The human race most likely has a very dark future.
qualitative evidence from the past 70 years shows that leaders pay close attention to the nuclear balance of power, that they believe superiority enhances their position, and that a nuclear advantage often translates into a geopolitical advantage. During the Cuban missile crisis, American nuclear superiority helped compel Moscow to withdraw its missiles from the island. As Gen. Maxwell Taylor, then chairman of the Joint Chiefs of Staff, wrote in a memo to Defense Secretary Robert McNamara, “We have the strategic advantage in our general war capabilities.… This is no time to run scared.” Similarly, Secretary of State Dean Rusk argued, “One thing Mr. Khrushchev may have in mind is that he knows that we have a substantial nuclear superiority, but he also knows that we don’t really live under fear of his nuclear weapons to the extent that he has to live under fear of ours.”
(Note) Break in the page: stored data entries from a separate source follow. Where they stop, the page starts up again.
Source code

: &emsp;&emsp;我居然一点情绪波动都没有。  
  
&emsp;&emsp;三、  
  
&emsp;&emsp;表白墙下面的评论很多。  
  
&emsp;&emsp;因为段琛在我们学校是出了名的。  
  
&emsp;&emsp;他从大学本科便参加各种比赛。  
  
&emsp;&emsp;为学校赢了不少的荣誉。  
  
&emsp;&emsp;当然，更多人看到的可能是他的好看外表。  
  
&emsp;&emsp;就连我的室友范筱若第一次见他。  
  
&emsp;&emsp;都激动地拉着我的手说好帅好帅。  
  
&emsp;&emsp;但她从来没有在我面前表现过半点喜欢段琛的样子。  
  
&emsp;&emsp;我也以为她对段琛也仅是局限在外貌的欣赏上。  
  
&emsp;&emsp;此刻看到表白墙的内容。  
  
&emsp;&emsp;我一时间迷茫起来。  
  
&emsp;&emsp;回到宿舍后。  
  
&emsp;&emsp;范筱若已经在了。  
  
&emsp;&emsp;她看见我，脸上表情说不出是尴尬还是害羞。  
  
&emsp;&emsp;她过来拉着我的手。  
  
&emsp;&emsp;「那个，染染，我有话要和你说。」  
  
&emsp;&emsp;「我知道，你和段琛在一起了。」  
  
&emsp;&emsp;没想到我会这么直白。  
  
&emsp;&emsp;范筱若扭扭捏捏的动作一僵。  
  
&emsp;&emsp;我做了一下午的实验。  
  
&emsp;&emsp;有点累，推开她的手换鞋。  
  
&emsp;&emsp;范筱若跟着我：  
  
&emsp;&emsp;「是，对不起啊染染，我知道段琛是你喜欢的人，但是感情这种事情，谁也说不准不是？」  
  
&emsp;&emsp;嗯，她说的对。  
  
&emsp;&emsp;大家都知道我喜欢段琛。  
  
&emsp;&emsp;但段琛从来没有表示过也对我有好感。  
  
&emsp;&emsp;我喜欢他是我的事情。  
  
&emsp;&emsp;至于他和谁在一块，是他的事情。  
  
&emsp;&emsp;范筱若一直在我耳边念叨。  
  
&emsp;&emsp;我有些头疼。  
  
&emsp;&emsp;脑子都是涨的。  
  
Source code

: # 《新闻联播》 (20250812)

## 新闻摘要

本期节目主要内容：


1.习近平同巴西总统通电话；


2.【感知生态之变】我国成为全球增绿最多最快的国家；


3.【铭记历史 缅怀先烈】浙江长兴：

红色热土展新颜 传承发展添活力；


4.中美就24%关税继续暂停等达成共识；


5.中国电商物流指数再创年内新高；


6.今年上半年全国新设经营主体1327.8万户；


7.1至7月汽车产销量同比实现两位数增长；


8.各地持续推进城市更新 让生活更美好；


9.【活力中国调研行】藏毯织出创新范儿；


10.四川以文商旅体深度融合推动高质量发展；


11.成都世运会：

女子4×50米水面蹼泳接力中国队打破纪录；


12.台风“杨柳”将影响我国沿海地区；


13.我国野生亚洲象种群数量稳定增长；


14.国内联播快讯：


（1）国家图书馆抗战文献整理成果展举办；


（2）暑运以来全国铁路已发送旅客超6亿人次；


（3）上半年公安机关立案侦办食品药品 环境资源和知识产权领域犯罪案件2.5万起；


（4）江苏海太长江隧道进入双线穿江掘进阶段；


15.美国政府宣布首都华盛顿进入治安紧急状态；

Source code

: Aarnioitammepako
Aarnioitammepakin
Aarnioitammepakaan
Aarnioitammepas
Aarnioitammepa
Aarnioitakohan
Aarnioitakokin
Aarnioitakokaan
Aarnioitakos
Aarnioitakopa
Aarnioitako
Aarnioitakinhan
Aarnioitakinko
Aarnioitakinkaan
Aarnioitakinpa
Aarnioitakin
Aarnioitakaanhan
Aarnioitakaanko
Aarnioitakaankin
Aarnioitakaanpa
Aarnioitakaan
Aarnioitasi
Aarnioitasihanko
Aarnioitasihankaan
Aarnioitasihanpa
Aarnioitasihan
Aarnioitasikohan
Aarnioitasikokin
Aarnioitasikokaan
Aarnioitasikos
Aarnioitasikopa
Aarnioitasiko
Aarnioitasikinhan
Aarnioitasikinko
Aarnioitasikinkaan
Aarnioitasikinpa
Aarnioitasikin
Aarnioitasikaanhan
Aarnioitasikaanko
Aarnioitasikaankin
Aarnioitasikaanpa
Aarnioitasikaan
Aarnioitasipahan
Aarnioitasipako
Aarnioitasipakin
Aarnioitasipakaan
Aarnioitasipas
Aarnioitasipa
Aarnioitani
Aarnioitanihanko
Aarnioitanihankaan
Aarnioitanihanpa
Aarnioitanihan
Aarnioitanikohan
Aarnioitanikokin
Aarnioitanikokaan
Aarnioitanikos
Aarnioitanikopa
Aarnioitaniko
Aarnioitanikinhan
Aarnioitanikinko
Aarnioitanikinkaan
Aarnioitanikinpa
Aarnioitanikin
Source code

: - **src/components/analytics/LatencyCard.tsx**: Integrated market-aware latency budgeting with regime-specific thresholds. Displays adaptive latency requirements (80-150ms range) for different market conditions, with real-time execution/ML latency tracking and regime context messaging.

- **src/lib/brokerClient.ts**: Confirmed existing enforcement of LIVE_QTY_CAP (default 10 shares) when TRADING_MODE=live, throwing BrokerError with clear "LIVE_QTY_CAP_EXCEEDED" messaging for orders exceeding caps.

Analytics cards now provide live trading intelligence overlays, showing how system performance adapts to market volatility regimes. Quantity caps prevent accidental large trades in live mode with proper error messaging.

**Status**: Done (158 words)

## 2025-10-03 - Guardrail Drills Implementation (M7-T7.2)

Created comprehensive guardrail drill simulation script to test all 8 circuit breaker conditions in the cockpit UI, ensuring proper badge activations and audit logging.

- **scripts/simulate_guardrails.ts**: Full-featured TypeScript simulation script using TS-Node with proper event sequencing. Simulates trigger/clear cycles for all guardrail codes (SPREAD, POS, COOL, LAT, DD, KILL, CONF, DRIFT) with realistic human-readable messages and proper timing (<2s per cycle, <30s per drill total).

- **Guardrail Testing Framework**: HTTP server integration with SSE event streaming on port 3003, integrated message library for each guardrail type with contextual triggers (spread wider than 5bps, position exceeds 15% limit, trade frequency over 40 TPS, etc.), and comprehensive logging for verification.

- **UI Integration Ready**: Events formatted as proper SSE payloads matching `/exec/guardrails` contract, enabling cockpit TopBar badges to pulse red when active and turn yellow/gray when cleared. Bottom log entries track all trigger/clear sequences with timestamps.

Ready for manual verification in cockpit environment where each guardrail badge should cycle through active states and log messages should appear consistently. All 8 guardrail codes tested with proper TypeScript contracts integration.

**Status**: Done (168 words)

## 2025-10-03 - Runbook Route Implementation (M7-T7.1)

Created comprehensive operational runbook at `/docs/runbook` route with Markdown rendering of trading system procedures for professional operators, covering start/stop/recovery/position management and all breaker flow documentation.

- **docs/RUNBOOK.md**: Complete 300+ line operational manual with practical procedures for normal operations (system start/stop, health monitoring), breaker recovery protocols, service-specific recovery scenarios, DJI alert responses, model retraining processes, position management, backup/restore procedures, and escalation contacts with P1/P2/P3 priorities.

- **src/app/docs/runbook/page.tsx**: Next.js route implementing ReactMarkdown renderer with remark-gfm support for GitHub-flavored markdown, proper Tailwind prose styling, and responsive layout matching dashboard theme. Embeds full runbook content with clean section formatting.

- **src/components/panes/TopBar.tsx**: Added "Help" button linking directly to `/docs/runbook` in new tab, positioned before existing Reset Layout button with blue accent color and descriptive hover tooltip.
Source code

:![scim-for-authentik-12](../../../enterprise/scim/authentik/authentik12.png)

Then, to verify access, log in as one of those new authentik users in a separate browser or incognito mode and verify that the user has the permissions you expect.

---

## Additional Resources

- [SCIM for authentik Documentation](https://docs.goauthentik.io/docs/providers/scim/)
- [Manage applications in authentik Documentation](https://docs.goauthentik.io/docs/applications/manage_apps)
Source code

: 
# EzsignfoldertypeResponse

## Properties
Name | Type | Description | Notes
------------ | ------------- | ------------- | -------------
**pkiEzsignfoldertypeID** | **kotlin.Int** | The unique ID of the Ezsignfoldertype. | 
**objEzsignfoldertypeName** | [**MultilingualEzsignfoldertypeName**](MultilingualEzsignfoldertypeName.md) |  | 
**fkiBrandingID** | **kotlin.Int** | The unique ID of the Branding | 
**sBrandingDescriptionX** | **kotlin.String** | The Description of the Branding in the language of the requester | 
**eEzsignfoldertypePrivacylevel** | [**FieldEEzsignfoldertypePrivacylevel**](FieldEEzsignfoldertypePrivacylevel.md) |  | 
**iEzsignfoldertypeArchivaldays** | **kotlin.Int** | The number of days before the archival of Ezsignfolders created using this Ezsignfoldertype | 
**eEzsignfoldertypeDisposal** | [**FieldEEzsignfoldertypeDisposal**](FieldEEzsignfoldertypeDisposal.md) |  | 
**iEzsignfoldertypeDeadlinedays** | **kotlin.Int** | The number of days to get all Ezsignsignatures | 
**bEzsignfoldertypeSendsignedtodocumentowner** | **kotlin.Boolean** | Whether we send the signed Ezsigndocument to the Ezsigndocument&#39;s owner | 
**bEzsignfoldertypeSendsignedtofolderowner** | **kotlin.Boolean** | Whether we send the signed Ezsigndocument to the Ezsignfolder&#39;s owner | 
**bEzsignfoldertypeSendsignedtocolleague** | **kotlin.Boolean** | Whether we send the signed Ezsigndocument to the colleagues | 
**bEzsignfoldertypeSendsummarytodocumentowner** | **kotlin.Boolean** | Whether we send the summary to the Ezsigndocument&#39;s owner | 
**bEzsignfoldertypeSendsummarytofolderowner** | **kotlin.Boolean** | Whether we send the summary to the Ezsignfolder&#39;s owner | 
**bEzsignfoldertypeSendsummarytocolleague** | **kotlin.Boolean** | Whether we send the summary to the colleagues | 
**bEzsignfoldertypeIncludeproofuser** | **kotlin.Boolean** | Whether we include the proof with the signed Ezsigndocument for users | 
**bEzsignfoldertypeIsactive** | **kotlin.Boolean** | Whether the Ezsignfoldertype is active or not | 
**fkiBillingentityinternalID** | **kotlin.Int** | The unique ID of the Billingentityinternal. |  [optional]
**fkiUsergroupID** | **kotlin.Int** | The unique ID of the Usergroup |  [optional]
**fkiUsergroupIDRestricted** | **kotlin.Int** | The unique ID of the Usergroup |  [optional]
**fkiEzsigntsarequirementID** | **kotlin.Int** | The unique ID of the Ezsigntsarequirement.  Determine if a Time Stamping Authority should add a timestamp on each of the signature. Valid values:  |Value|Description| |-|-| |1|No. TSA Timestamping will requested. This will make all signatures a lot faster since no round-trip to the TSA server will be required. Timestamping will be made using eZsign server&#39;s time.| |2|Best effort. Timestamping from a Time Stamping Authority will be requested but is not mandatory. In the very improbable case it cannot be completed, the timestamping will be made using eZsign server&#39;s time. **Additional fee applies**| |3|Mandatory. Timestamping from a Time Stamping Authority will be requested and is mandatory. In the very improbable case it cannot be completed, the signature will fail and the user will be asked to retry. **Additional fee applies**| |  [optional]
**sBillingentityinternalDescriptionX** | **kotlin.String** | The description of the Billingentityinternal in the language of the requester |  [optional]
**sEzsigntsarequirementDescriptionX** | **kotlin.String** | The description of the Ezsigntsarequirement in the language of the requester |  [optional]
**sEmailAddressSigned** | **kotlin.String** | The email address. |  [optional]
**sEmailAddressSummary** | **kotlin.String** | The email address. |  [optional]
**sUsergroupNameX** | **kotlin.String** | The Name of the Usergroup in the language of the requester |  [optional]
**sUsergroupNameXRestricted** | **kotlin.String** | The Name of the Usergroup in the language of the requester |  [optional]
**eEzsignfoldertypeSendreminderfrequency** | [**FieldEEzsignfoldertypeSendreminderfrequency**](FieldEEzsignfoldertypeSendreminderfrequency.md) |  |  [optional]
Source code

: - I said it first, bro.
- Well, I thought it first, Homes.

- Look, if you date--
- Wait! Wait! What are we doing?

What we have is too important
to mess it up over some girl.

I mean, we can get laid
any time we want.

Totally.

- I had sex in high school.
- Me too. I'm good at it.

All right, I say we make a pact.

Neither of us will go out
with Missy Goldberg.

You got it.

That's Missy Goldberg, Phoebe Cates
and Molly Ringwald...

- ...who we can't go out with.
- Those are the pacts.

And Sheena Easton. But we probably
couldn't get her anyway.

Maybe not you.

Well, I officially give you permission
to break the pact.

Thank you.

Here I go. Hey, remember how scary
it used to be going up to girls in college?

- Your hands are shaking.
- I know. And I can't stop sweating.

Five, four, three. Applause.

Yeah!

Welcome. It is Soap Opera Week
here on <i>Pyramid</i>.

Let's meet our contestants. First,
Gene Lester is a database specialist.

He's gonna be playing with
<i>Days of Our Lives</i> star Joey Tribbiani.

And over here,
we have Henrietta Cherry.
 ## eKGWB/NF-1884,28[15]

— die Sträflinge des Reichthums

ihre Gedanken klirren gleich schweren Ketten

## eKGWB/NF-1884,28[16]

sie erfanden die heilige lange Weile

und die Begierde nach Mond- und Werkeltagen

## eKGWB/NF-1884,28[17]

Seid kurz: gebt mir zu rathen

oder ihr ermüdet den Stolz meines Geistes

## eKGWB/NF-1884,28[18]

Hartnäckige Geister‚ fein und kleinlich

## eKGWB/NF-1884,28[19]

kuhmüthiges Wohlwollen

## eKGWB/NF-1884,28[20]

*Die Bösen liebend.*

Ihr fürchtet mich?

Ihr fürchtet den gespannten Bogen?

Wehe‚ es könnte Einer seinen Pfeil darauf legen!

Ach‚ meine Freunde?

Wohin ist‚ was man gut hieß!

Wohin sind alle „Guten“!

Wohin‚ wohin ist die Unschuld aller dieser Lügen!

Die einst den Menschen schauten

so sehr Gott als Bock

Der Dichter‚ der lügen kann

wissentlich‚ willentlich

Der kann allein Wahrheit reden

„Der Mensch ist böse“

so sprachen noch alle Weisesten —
We see similar patterns in South Asia. When asked years later why Pakistan ultimately withdrew its forces from Indian Kashmir during the 1999 Kargil crisis, former Indian Defense Minister George Fernandes cited his country’s nuclear superiority. In the event of a nuclear exchange, he said, “We may have lost a part of our population … [but] Pakistan may have been completely wiped out.” ... Competition between nuclear powers is like a game of chicken, and in a game of chicken, we should expect the smaller car to swerve first, even if a crash would be disastrous for both. The United States has always driven a Hummer, but it is trading it in for a Prius, even though games of chicken are likely for decades to come. Rather than cutting its forces, the United States should, as President John F. Kennedy promised, maintain a nuclear arsenal “second to none.”